Impératrices transmigrantes (hommes et femmes) - Chapitre 136
J'ai commencé à entrer. Zi Mo m'a attrapé : « Onze, laisse-moi t'expliquer. »
« Inutile, ce n'est plus nécessaire. » Le vieil homme était de relativement bonne humeur.
J'ai repoussé sa main d'un geste et je suis rentrée chez moi.
Zi Mo resta là, l'air beaucoup plus épuisé.
Le manoir était impeccable, sans la moindre trace de faste. Les domestiques tremblaient de peur, sans la moindre joie.
L'ambiance est bonne, continuez comme ça.
J'ai demandé à Xiaocao de faire bouillir de l'eau. J'ai pris un bain pour me purifier. Je n'ai pas apprécié que Chouqian me laisse avec toutes ces questions.
Zi Mo se tenait devant la porte, attendant que je prenne la parole.
Attends un peu, reste en silence pendant un mois, et je pourrais envisager de te pardonner.
Le coucher de soleil est d'une beauté infinie, et le crépuscule cède la place à l'aube...
Le cycle de la vie se poursuit, et les rires et les larmes se succèdent...
« J'adore prendre des bains, ma peau est si douce, oh oh oh oh oh oh ! »
Ma chère, vole lentement, fais attention aux roses épineuses qui t'attendent.
Chérie, dansons ; dans nos rêves, le parfum des fleurs ne s'éteindra jamais dans l'obscurité.
J'ai oublié les paroles.
En pensant à toi dans la nuit noire, je pense à ton visage.
Nuits blanches
Dis-moi que je te manque mille fois.
Dis-moi que tout se réalisera
En pensant à toi dans la nuit noire, je pense à ton visage.
Nuits blanches
Dis-moi que tu as aussi des problèmes de sommeil
Dis-moi que tu espères aussi que j'apparaîtrai—oh—oh !
"Ouvrez la porte le 11."
Ce n'est pas ouvert.
"onze."
Allez-y, criez !
Assurez-vous que tout le monde l'entende.

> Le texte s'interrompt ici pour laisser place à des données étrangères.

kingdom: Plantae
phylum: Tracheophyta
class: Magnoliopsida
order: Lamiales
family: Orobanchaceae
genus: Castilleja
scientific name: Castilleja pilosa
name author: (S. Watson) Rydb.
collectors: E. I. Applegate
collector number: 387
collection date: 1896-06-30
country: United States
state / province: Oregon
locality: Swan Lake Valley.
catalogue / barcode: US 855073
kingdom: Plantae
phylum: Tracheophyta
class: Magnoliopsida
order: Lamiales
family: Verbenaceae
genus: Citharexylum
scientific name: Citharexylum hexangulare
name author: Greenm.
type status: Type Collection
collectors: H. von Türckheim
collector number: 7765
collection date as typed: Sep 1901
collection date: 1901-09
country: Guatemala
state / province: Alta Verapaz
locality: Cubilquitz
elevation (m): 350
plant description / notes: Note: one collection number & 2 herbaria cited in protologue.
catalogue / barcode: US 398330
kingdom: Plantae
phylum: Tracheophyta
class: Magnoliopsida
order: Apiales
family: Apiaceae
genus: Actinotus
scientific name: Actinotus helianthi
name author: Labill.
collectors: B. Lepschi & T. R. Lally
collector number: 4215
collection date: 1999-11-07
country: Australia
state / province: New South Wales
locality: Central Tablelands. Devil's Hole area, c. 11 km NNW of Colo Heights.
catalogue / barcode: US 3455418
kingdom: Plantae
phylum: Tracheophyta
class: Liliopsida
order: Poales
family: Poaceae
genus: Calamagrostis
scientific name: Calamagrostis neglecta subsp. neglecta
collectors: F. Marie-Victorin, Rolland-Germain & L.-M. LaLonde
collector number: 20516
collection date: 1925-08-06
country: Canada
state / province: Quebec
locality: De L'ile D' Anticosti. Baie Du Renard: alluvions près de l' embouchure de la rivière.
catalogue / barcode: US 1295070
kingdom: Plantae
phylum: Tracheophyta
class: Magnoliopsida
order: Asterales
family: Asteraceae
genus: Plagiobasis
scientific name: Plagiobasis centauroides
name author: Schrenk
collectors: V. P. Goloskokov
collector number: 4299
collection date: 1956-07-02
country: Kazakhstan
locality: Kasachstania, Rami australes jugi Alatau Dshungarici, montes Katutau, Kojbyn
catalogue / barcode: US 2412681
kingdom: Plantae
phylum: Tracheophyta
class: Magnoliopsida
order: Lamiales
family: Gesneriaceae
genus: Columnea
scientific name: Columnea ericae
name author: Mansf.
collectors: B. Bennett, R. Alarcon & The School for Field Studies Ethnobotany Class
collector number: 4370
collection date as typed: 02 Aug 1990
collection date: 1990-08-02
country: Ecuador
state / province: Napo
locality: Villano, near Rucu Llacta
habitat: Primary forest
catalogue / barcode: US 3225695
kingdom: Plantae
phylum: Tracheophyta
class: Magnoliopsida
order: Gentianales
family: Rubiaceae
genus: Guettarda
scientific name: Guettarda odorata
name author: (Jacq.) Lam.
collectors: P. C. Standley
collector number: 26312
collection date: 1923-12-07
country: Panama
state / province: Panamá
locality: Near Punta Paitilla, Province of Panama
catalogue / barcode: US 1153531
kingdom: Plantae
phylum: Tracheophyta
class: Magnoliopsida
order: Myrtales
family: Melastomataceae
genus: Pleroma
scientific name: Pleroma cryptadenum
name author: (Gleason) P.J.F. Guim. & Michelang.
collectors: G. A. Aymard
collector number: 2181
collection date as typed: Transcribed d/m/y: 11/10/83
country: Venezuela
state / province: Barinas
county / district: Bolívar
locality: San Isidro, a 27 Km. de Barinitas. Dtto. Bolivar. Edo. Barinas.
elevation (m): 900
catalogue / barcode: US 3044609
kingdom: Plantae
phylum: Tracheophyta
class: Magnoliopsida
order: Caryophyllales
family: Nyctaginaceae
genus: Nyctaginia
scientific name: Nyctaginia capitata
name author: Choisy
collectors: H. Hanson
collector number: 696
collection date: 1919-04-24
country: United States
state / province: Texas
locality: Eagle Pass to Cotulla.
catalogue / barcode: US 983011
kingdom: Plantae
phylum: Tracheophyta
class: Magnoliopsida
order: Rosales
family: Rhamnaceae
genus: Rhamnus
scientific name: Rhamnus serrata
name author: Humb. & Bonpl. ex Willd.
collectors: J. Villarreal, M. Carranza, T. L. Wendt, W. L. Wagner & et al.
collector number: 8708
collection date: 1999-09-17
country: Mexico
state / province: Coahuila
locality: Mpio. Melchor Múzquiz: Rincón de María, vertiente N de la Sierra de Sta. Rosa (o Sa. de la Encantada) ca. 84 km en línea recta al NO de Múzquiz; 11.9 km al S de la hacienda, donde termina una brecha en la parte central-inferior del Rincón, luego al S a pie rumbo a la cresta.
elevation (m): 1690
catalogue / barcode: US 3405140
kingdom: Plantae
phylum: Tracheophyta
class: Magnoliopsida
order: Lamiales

[Texte principal : Sans peur]
Mon père et mon frère aîné sont arrivés. Je me suis tenu dans la foule pour les accueillir, le cœur battant d'excitation et d'une ambition sans bornes.
J'ai hâte d'aller sur le champ de bataille avec vous et de combattre à vos côtés.
Il était à cheval, mais avait l'air abattu. Il doit penser à cette personne. Je ne l'ai pas vu depuis longtemps non plus
; comment va-t-il maintenant
?
Je n'ai pas posé la question à mon frère aîné ; et même si je l'avais fait, il ne m'aurait pas répondu.
...
Il dormait seul, sans personne pour garder le camp. Je ne l'ai jamais entendu parler pendant son séjour ici. N'aimait-il pas les gens d'ici, ou était-il simplement trop fier
? Mais c'est le champ de bataille, un lieu de camaraderie. Il ne pouvait ignorer l'importance que les autres accordent à l'image d'un soldat.
J'ai demandé à mon père si nous devions le rappeler à mon frère aîné, et il a secoué la tête.
Je ne l'ai pas interrompu. Je n'avais pas le droit de parler à la maison, et je n'avais certainement pas le droit de lui donner des conseils dans l'armée.
L'armée frontalière n'avait pas bougé, et l'autre camp s'était contenté de stationner des troupes. Personne ne bougeait, et aucun des deux camps n'était disposé à bouger. Ce n'était pas dans les habitudes de mon père. J'avais même le sentiment que cette bataille était très étrange.
L'aîné des frères remarqua lui aussi le problème et demanda à son père : « Pourquoi es-tu si calme ? »
« La paix n'est-elle pas une bonne chose ? Voulez-vous le bain de sang et la destruction ? »
"père!"
« Ceci est un camp militaire. »
«Je veux y retourner.»
« Comment oses-tu ! » rugit le père, furieux.
L'aîné était l'aboutissement de l'œuvre de toute une vie pour son père. À ses yeux, il était son successeur, un héros qui mourrait sur le champ de bataille comme lui, et non un prince rentrant au foyer.
Cette personne doit lui manquer, sinon il ne serait pas revenu.
Quand il est arrivé, j'ai vu la même ferveur paternelle dans ses yeux.
Bien que son frère aîné ait un caractère difficile, il ne transgressait pas la discipline militaire. Il ne partit pas, et ne quitta pas non plus le camp.
Chaque fois que je le regardais de l'extérieur de la tente, il était en train d'écrire une lettre.